Louisiana has seen the number of English language learners (ELL) climb from 2.2 percent in 2013-2014 to 3.3 percent in 2015, according to the National Center for Education Statistics. The small ELL population in Louisiana struggles to graduate, while the total number of these learners in the state continues to grow. NPR shows Louisiana has one of the lowest graduation rates for ELLs.
The Louisiana Department of Education has a section on its website and library devoted to English Learners that provides guidance to educators working with this group.
How Louisiana Determines If a Student Needs ELL Services
The Education Commission of the States reports that Louisiana defines an ELL student "as a child who is working to learn a second language (English) while continuing to develop his or her first (or home) language."
What programs do Louisiana public schools have for ELLs? It varies based on the parish where the student attends school. First, the school identifies the students who need an ELL program.
Louisiana uses the following criteria to identify students who qualify for its ELL program:
- Is between 3 and 21 years old.
- Has spent less than a year at an English-speaking elementary or secondary school.
- Lists birthplace outside of the U.S. or native language is not English.
- Identifies as a Native American, Alaska Native or native of outlying areas and comes from a place where a language other than English has affected the child's proficiency in the English language.
- Comes from a location that primarily speaks a language other than English.
- Struggles to speak, read, write or understand English to the point that it may affect the child's ability to:
- Attain the minimum required score on state assessments.
- Thrive in classes where teachers give directions in English.
- Be a part of society.
English language learner programs in public schools aim to help students improve their ability to communicate in English. The Statistical Atlas shows the most common non-English languages spoken in Louisiana are French Creole, German, French, Arabic, Tagalog, Spanish, Chinese and Vietnamese.
How to Become an ELL Teacher in Louisiana
In Louisiana, parishes set the requirements rather than the state.

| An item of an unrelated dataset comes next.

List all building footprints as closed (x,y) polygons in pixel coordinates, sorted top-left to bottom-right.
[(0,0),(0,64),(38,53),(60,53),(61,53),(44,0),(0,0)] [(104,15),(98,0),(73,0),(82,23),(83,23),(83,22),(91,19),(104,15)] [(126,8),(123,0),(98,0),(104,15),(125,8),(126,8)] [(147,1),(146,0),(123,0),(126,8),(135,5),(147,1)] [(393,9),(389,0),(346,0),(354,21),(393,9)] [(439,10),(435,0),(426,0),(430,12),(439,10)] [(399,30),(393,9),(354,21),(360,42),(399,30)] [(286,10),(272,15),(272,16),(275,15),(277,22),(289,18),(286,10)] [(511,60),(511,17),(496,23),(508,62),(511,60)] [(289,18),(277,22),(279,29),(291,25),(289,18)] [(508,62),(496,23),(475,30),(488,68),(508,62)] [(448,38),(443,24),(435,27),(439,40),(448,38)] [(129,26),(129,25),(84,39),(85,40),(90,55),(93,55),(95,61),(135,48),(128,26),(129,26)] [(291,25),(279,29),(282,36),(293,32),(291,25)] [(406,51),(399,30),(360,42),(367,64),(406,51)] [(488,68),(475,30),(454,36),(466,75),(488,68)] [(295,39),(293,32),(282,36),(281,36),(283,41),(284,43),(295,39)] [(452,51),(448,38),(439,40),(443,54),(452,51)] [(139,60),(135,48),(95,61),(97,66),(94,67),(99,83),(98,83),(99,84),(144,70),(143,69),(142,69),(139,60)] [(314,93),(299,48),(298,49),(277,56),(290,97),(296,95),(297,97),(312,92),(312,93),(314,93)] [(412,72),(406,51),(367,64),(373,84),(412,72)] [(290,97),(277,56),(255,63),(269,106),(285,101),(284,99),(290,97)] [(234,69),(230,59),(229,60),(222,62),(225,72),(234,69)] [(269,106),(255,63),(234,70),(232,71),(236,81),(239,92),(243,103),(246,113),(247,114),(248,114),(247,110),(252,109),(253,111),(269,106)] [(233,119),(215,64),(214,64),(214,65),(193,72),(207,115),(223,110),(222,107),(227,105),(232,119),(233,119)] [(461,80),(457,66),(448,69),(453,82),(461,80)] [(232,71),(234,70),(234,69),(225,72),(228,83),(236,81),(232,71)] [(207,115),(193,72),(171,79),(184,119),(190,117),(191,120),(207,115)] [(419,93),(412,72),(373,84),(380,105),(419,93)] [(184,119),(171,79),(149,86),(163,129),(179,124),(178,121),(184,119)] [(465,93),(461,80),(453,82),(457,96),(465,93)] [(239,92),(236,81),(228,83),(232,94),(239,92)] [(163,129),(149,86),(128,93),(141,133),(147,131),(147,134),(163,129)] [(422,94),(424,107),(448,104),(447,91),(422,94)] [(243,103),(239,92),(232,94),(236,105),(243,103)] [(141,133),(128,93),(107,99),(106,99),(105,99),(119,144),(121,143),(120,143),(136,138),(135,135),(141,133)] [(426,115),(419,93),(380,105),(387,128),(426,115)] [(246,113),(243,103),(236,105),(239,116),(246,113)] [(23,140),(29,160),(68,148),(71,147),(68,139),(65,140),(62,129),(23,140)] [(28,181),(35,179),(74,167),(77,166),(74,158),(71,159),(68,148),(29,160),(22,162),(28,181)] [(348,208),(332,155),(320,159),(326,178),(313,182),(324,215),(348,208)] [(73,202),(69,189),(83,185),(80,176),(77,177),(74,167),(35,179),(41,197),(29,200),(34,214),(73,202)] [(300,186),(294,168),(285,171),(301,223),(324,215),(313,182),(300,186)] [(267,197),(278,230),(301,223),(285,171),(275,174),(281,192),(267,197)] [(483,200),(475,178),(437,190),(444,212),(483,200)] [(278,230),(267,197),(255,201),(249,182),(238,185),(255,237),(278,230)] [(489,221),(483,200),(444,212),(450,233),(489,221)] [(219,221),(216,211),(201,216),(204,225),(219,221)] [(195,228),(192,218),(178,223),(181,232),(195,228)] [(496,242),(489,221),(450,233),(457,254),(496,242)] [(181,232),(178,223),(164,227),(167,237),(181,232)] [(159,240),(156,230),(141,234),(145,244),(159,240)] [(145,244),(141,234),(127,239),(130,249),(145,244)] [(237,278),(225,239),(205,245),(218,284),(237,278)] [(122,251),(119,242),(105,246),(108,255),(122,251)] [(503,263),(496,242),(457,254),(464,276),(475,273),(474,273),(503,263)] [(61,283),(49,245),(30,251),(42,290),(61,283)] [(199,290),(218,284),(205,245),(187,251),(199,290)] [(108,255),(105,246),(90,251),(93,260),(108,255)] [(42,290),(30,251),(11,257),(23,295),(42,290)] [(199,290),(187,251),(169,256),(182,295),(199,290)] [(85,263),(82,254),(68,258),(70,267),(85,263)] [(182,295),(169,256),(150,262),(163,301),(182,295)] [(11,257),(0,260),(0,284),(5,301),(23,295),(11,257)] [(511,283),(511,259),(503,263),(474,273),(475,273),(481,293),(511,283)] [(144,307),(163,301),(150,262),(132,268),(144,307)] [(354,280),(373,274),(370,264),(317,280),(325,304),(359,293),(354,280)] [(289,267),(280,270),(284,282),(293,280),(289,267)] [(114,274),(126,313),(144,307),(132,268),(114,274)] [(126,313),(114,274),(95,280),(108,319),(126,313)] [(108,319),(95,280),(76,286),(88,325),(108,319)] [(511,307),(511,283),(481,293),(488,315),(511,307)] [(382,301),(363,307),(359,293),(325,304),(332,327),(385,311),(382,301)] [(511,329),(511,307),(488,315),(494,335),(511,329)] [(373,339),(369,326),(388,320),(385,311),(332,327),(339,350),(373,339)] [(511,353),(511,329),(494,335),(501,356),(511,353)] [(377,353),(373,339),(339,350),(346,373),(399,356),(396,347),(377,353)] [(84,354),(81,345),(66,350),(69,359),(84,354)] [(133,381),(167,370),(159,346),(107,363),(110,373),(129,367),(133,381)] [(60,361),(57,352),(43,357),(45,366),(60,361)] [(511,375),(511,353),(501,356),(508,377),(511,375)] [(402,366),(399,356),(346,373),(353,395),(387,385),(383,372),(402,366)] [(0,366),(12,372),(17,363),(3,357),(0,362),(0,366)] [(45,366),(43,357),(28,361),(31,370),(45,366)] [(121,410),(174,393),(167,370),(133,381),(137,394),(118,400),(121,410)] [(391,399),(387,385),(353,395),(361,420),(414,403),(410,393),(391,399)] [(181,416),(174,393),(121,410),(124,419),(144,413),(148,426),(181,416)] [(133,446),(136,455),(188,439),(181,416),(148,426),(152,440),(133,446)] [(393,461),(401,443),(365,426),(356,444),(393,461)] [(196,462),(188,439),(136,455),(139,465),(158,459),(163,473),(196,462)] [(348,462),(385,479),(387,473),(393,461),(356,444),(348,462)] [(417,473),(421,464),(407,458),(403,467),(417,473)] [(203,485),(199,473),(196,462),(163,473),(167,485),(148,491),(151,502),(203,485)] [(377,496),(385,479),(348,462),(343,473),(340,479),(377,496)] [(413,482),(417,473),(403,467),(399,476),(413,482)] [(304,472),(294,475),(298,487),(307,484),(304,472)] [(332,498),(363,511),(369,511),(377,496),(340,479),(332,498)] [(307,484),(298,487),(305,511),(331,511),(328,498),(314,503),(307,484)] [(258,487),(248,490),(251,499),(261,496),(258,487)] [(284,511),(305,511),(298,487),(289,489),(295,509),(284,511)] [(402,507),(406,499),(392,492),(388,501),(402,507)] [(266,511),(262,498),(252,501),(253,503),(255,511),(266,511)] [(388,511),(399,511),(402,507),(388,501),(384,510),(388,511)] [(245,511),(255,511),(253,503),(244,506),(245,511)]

Teachers of English to Speakers of Other Languages International Association (TESOL), an organization devoted to advancing ELL teaching, says that most teaching jobs in U.S. public schools require a teaching license in the subject being taught. Typically, this requires a license issued in the state where the teacher works. Moreover, TESOL indicates a bachelor's degree is required and some states now require a master's degree for licensure.
Louisiana legislation and state board policy outline the requirements for becoming an ESL teacher. The two key requirements as covered in Section 667 of Bulletin 746: Louisiana Standards for State Certification of School Personnel are as follows:
- Possess a valid standard teaching certificate.

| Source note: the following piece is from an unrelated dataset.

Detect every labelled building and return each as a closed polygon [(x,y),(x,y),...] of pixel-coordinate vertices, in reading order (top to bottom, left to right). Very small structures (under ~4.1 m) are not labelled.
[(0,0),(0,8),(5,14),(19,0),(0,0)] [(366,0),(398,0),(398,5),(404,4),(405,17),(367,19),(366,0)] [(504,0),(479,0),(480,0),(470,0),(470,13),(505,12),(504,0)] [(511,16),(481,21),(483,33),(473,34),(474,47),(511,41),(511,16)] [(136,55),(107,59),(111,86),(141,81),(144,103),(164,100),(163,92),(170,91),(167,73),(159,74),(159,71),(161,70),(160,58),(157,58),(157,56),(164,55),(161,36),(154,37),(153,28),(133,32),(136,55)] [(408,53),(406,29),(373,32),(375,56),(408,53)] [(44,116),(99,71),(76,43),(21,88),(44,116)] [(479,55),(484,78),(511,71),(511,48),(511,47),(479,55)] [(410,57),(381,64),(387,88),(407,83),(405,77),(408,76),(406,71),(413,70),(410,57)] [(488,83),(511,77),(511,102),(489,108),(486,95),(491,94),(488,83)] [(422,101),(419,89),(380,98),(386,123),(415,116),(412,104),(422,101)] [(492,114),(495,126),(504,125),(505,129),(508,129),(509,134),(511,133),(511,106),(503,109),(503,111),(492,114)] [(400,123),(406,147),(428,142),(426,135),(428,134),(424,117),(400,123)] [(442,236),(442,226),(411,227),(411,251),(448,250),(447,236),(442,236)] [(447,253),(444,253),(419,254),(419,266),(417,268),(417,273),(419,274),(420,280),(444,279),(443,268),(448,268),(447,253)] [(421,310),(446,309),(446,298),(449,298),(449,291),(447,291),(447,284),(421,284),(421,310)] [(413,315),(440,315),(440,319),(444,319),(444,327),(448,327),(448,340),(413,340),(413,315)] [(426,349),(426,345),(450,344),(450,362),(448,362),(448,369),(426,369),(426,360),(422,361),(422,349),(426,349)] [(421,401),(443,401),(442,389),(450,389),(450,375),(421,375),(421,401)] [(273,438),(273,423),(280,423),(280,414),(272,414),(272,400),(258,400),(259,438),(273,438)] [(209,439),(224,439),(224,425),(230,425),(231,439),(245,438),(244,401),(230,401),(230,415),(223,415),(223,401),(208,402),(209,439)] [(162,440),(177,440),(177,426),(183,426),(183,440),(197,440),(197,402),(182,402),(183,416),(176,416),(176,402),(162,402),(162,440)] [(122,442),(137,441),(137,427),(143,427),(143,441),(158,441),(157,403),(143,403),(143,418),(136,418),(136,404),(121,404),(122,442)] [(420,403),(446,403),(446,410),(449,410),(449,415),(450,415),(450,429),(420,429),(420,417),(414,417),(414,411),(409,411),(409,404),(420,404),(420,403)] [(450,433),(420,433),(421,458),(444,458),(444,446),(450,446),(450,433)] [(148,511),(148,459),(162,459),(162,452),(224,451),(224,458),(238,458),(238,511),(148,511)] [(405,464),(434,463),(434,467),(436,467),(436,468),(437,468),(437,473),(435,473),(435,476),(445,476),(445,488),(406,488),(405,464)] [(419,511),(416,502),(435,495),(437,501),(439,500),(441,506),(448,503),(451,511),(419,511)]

- Complete four courses for 12 hours of credit in the add-on ESL endorsement.
In Louisiana, there are three types of teaching authorizations and certifications. The correct one depends on the teacher's status and experience. After obtaining the ESL certification, teachers need to maintain certification by following the guidelines for renewal based on their certificate type.
Grantmakers for Education research indicates that English language learners comprise the fastest-growing population in American public schools. By 2020, half the students in public schools will not be native English speakers. Therefore, the need for ELL teachers will continue to increase.